Nouvelle-Zélande : commémoration houleuse de l'anniversaire du traité de Waitangi

Des Maoris manifestent lors de la journée de commémoration du traité de Waitangi, le 6 février 1990.
Des Maoris manifestent lors de la journée de commémoration du traité de Waitangi, le 6 février 1990.
AFP/ MANUEL CENETA

Par RFI

Les premières cérémonies de la célébration de la fête nationale en Nouvelle-Zélande ont tourné à la manifestation. Le nouveau Premier ministre a été chahuté par un groupe de militants, majoritairement maoris. La police a pu tenir les manifestants à l'écart, mais elle n'a pas pu faire taire les slogans, les chants et les insultes qui ont fusé tout au long de la cérémonie qui a finalement été écourtée. Un dispositif de sécurité important entourait le chef du gouvernement et les personnalités qui l'accompagnaient. Et le cortège officiel a donc pu se retirer sans encombre.

Cette année, les premières cérémonies de la fête nationale ont encore été celles de « la discorde nationale ». Le Premier ministre John Key a été reçu par une foule d'opposants scandant des slogans hostiles à sa politique et relançant au passage la polémique sur le respect du fameux traité de Waitangi qui, en 1840, a garanti aux Maoris la propriété de leurs terres et les mêmes droits qu'aux colons britanniques fraîchement débarqués.

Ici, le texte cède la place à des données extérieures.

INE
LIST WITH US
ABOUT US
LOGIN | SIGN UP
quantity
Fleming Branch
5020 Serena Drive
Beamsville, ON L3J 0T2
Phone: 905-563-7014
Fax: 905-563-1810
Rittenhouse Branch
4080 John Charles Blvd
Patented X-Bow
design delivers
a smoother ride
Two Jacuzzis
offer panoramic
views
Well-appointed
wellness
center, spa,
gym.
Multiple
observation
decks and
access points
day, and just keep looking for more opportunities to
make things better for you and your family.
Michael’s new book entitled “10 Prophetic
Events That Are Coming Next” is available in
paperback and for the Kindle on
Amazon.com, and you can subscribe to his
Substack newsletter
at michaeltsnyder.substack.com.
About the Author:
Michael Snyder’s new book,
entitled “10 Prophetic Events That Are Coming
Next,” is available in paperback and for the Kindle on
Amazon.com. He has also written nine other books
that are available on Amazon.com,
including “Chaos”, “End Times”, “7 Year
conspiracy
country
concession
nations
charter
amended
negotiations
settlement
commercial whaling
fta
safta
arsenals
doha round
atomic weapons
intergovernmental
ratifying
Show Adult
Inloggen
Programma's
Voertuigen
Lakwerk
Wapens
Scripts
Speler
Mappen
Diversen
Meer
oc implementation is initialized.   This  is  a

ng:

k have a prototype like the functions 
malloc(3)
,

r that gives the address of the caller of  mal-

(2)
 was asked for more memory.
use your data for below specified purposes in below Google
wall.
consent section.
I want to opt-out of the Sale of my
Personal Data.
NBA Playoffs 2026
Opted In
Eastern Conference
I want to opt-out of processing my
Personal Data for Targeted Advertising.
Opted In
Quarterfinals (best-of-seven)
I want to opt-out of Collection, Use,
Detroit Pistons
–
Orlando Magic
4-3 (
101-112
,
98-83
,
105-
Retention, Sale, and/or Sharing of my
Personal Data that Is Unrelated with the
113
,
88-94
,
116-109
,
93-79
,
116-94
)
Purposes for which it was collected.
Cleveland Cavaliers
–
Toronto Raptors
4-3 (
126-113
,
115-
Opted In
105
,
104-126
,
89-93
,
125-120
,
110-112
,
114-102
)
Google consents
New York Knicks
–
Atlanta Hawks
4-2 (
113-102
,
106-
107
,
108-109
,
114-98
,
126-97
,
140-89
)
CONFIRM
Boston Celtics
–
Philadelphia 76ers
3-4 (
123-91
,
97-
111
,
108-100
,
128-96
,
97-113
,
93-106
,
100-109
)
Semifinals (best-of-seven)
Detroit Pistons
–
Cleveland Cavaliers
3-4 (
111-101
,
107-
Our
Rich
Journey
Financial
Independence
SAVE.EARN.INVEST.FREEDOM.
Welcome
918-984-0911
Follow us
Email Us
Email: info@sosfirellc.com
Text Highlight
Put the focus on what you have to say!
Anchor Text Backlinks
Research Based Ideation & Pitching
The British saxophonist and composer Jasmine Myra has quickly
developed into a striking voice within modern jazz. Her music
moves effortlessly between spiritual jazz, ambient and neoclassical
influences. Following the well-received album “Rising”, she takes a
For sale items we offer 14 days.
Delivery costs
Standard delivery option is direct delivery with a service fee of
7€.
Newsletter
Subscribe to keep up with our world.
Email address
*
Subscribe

Or, depuis cette date, les Maoris ont eu, à maintes reprises, l'occasion de se rendre compte que la réalité coloniale était plus complexe. Ce traité est donc encore une cicatrice qui gratte la nation néozélandaise. Mais cette commémoration est aussi l'occasion pour les opposants d'interpeller directement, chaque année, les plus hautes autorités du pays pour leur dire tout le mal qu'ils pensent de leur politique. C'est pour cette raison que la précédente chef du gouvernement, Helen Clark, ne se rendait plus à Waitangi depuis 2004.

Depuis l'arrivée de la nouvelle majorité de centre-droit au mois de novembre, le programme de privatisation de l'économie va bon train. Et l'opposition qui ne rate pas une occasion de se manifester, était naturellement au rendez-vous ce dimanche. John Key a évoqué une « occasion de dialogue manquée », et il a assuré qu'il reviendrait à Waitangi l'année prochaine.